Jocelyn Bell Burnell est une astrophysicienne britannique. Elle a notamment participé à la fabrication d'un radiotélescope destiné à l'étude des quasars. Jocelyn Bell Burnell est surtout connue pour avoir découvert le premier pulsar. Cependant, c'est son directeur de thèse, Antony Hewish, qui a obtenu le prix Nobel pour cette découverte, ce qui a déclenché une vive controverse. Elle est l'une des rares femmes à avoir obtenu une chaire de physique au Royaume-Uni.

L'année miraculeuse

En 1905, employé à l'Office fédéral des brevets, à Berne, Einstein écrit cinq articles historiques dans Annalen der Physik – qui aboutissent à la célèbre formule E = mc2 –, dont celui intitulé «L'inertie d'un corps dépend-elle de son énergie ?», montrant que la masse et l'énergie sont interchangeables.

«Albert Einstein a consacré sept années de sa vie au travail sur la théorie de la relativité, années au cours desquelles Mileva Marić était à ses côtés, souligne Pauline Gagnon. Un physicien allemand, Abraham Joffe, soutient que le manuscrit d'un des fameux articles était cosigné par Albert et Mileva, mais ce dernier n'a jamais été retrouvé. Mileva a écrit à cette époque: "Nous venons de terminer un travail de recherche scientifique très important qui va rendre mon mari célèbre". Einstein, pour sa part, aurait déclaré: "Ma femme résout pour moi tous les problèmes mathématiques".»

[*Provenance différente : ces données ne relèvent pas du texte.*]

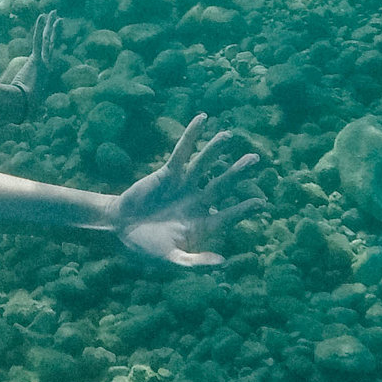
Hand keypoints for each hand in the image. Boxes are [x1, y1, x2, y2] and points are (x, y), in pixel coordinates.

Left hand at [0, 10, 62, 107]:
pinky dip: (39, 28)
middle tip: (59, 18)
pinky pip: (38, 40)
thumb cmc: (25, 105)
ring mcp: (43, 62)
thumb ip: (34, 102)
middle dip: (55, 29)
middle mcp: (48, 65)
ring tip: (53, 12)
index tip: (56, 34)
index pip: (50, 53)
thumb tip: (36, 113)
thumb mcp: (30, 100)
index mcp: (46, 72)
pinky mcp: (36, 60)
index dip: (54, 42)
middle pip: (53, 43)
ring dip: (51, 25)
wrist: (23, 105)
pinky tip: (42, 16)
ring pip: (48, 39)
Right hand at [111, 114, 265, 267]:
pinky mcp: (168, 173)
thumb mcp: (171, 259)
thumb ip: (195, 262)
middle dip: (238, 172)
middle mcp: (197, 202)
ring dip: (216, 149)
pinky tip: (202, 119)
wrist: (120, 229)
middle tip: (256, 159)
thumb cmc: (146, 248)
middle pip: (223, 184)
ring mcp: (184, 186)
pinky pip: (182, 151)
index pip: (229, 214)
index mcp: (202, 224)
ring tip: (230, 135)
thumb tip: (223, 263)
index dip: (244, 208)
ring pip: (205, 164)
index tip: (261, 203)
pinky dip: (192, 135)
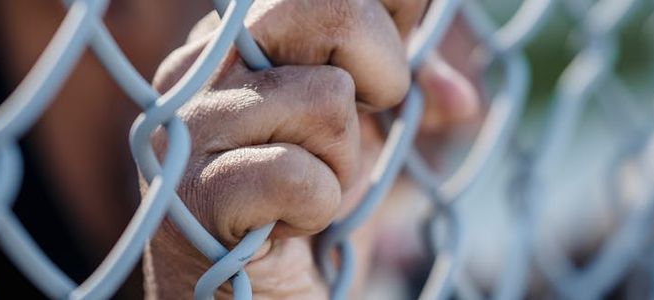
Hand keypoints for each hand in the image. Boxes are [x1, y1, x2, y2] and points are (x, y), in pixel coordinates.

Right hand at [143, 1, 428, 297]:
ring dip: (342, 163)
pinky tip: (284, 227)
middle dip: (381, 74)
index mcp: (238, 36)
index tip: (384, 73)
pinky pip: (303, 177)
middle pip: (334, 11)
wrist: (249, 299)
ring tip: (304, 188)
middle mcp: (201, 63)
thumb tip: (461, 99)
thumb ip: (406, 93)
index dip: (389, 22)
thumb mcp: (361, 137)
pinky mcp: (197, 196)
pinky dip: (316, 210)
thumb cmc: (301, 208)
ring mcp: (192, 127)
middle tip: (357, 126)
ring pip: (330, 98)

D'autres soutiennent que la quantité énorme de travail abattue par Einstein en 1905 est difficilement imaginable pour une seule personne, y voyant ainsi la preuve de la collaboration de Mileva Marić.

«Helen Dukas et Otto Nathan, exécuteurs testamentaires d'Einstein, ont tout fait pour cacher l'existence de Mileva et ont tenté d'empêcher la publication de sa correspondance avec Albert, affirme la diplômée. Mileva était la première à reconnaître le génie d'Albert Einstein, mais celui-ci n'aurait pas pu se faire un nom sans elle.»